Wir saßen dann am Abend oft mit Kerzen auf der Terrasse, denn innen war es ohne Ventilator und Klimaanlage viel zu warm. Unter diesen tropischen Bedingungen war das Schlafen auch nicht so einfach. Das war dann ein langes Hin- und Herwälzen bis man dann einschlafen konnte.
Die Frustration baute sich langsam auf, aber auch eine gewisse Traurigkeit beschlich mich zugleich. Da es wirklich wunderschön ist in Dauin und da auch die Kollegen, mein Chef und auch die Menschen, denen ich begegnen durfte, einfach supernett waren, hatte ich mit der Situation sehr zu nagen. Ich hatte meinen Arbeitsplatz direkt am Strand und unser kleines Apartment war auch nur ein 2-Minuten-Fußweg vom Meer entfernt. Ich habe oft an vergangene Gespräche mit meinen Kumpels in der Jugend gedacht. Wer kennt denn das nicht? Man träumt gemeinsam von so einem Leben am Strand. Leider haben, in all diesen Träumereien, die Stromausfälle gefehlt, sonst hätte ich mich wohl besser darauf einstellen können. Die Situation war extrem hart, weil ich auf der einen Seite eine tolle Arbeitsstelle gefunden habe, die mir Spaß machte, und auch das Arbeitsklima, unter den Kollegen, war einfach sensationell. Auf der anderen Seite, habe ich, verwöhnter Kerl aus dem Unterland, Zweifel bekommen, dass ich unter den gegebenen Umständen, mit ständigen Stromausfälle und den immer stärker werdendes Heimweh, glücklich werden würde.
Doch Schlußendlich haben die positiven Dinge überwogen und ich habe endlich begonnen, einfach die Schönheit der Insel zu schätzen. Diese Phase meines Lebens lehrte mich, dass man auch mit einem simplen Lebensstil glücklich sein kann. Wir, in Deutschland, haben oft das Gefühl, dass etwas fehlt, stattdessen sollten wir (öfters) über die Dinge dankbar sein, die man schon hat. Natürlich bin ich dessen auch schuldig und das war auch sicherlich der Hauptgrund, warum ich das Paradies wieder verlassen wollte. Rückblickend bin ich schon froh, dass ich dies nicht gemacht habe und ich es über die ersten Hürden geschafft habe. Denn das "einfache Leben" war unheimlich gut für meine Seele und es lehrte mich so viel über mich selbst, aber auch über das Leben im Allgemeinen. Natürlich hat es auch geholfen, dass die Stromausfälle, relativ schnell, von täglich, zu wöchentlich, und dann zu monatlich reduziert wurde.

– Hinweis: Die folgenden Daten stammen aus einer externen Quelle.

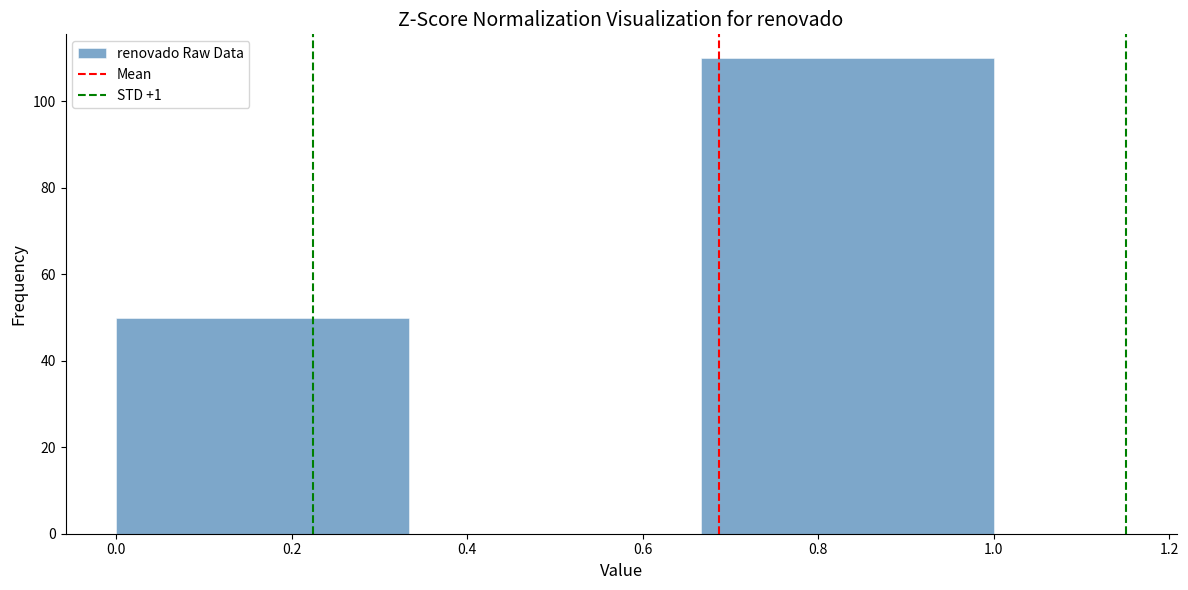

What is the height of the bar covering 0.00 to 0.34 on the x-axis? Neither the bar edges nor the heights are printed on the chart, so give them approximately, as read against the axes.

50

Ja, ich gebe es zu - Ich bin, trotz neu gefundener Bodenständigkeit, tief drinnen, immer noch ein bisschen der verwöhnte Kerl vom Unterland. So ganz ohne Internet und Fortschritt würde es dann doch schwierig werden. Aber ich bin auch lebender Beweis dafür, dass manchmal weniger, sehr viel mehr für dich machen kann.

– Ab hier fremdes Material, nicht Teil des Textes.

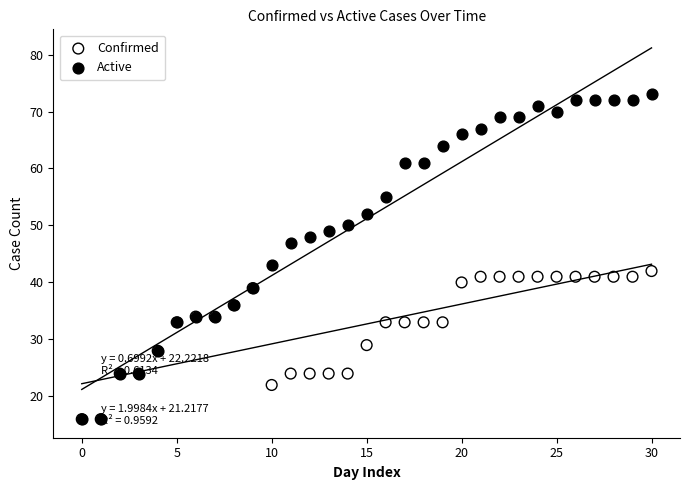

In the Active series, what Y value is closest to 44?

43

Im nächsten Teil werde ich euch dann von meiner Arbeit erzählen. Ich habe ja schon die ersten Eindrücke mit euch geteilt. Beim nächsten Mal, kommen noch sehr viele lustige Anekdoten, rund um meine Kollegen, dazu. Auch werde ich euch verraten, wie mich mein Job, in einem anderen Land, zu einem besseren Gastronomen, aber auch zu einem besseren Menschen gemacht hat.
Danke für euer Interesse. Bis zum nächsten Mal!